• **Alıntılanan metin**
________________

Ama biraz da ekonomik sebepler. Çocuklarının eğitim kaygısını yaşayan aileler az çocuk yapıyor. Bu konuda hiçbir endişesi olmayan aileler ise çok çocuk yapıyorlar. ‘Yapın’ demekle olmaz bu iş. Nasıl çok üniversite açmakla eğitimin kalitesi ve üretim yükselmiyorsa, çok çocuk doğurmakla da geleceğimiz için çözüm teşkil etmez. Türkiye’de özel sektörde çalışma saatleri çok fazla. Bu da milli gelirin azlığından ve kapitalist sistemin emeği sömürmesinden kaynaklanıyor. Bugün çalışan kadının üç çocuk yapması çok zor. Çünkü kayınvalideler destek olmuyorsa doğuramaz. Evinin yakınında güvenilir bir yer bulması, işinin evine yakın olması çok zor. Tek çocuğu olan insanlar bana göre çok benciller. Bir insan evladına yat alabilir, kat alabilir, uçak alabilir. Ama bir süreden sonra kardeş alamaz. Başbakan çalışan kadının üç çocuk doğurmasını istiyorsa bir kere işyerlerinde yada işyerlerine yakın kreş imkanı sağlamalı. Servisler olmalı anne ve çocuğu beraber taşıyacak. Bu anne-babaların sigortaları devlet tarafından karşılanmalı ki işyerinden çıkartılmasın bayan. İkinci çocuğuma hamileyken müdürümden uyarı aldım. ‘İşi bırakıp bir yere gidemezsiniz, ben size lohusa yatağınızda iş yaptırırım.’ dedi. Ve ben karnım büyüyene kadar hamile olduğumu sakladım. Benim mesleğim evden de yapılabilecek bir meslek. Onun için hem çalışıp hem doğurabilirdim. Sırf iş değildi sıkıntımız. Eşimin imkanı olsaydı. Bugünkü çalışan kadın, yani yeni nesil, çocukları az sevdiklerinden çocuk doğurmayı düşünmüyorlar.”

________________

• **Veriler**
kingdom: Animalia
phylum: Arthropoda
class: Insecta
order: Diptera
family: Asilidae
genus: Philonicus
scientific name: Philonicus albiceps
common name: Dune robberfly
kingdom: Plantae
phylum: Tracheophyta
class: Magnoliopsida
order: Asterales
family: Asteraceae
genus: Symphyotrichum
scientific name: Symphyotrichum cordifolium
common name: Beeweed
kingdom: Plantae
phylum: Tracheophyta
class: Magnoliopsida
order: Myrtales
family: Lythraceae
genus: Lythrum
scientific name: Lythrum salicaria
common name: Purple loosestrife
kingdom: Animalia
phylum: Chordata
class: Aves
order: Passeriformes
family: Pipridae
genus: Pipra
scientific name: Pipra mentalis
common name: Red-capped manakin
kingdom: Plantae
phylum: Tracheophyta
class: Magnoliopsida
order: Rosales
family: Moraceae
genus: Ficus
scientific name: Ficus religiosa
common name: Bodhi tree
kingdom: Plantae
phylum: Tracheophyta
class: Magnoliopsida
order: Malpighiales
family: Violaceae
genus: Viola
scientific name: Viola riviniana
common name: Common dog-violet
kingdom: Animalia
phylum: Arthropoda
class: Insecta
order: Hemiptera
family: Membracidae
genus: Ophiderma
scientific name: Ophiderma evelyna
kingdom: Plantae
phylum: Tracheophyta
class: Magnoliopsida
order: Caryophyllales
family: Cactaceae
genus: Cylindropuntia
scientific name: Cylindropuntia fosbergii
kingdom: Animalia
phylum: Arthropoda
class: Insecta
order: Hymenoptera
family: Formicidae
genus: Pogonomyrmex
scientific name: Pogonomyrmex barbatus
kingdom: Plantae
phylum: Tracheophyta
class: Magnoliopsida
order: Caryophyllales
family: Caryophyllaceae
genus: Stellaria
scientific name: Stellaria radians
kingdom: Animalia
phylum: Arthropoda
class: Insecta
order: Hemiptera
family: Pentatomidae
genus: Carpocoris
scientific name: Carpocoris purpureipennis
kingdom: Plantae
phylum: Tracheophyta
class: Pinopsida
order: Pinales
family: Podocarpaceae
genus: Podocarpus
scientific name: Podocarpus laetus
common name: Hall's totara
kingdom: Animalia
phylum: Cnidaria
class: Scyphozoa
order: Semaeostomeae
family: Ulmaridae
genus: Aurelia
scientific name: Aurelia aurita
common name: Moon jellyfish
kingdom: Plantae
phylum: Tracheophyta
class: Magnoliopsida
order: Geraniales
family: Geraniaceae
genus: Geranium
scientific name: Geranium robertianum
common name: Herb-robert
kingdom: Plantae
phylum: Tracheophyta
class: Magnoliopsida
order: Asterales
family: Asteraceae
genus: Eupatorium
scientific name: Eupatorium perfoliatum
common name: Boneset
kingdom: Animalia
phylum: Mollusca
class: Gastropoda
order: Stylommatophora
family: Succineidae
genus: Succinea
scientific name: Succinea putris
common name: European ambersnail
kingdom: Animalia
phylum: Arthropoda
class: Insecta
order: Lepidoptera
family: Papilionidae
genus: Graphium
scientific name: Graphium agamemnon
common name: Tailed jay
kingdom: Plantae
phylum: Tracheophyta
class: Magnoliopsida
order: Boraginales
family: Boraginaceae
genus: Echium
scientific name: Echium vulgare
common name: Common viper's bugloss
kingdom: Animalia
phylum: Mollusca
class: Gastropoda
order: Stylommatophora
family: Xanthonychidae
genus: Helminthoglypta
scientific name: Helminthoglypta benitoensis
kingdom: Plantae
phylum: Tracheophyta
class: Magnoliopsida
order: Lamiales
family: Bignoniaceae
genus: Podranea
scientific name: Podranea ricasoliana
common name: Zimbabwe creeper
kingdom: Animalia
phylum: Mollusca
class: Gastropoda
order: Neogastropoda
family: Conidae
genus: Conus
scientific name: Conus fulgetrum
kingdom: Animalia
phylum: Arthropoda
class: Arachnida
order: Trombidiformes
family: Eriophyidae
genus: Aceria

________________

• **Yapılacak iş**
Lütfen yukarıdaki alıntılanan metne göre şu soruları yanıtlayın:
1. Çocuklarının eğitim kaygısını yaşayan aileler kaç çocuk yapıyor?
2. Anlatıcı ikinci çocuğuna hamileyken kimden uyarı aldı?
3. Başbakan çalışan kadının üç çocuk doğurmasını istiyorsa işyerlerinde ya da işyerlerine yakın hangi imkânı sağlamalı?

• **Sorunun yanıtı**
1. Az çocuk yapıyorlar.
2. Müdüründen.
3. Kreş imkânı.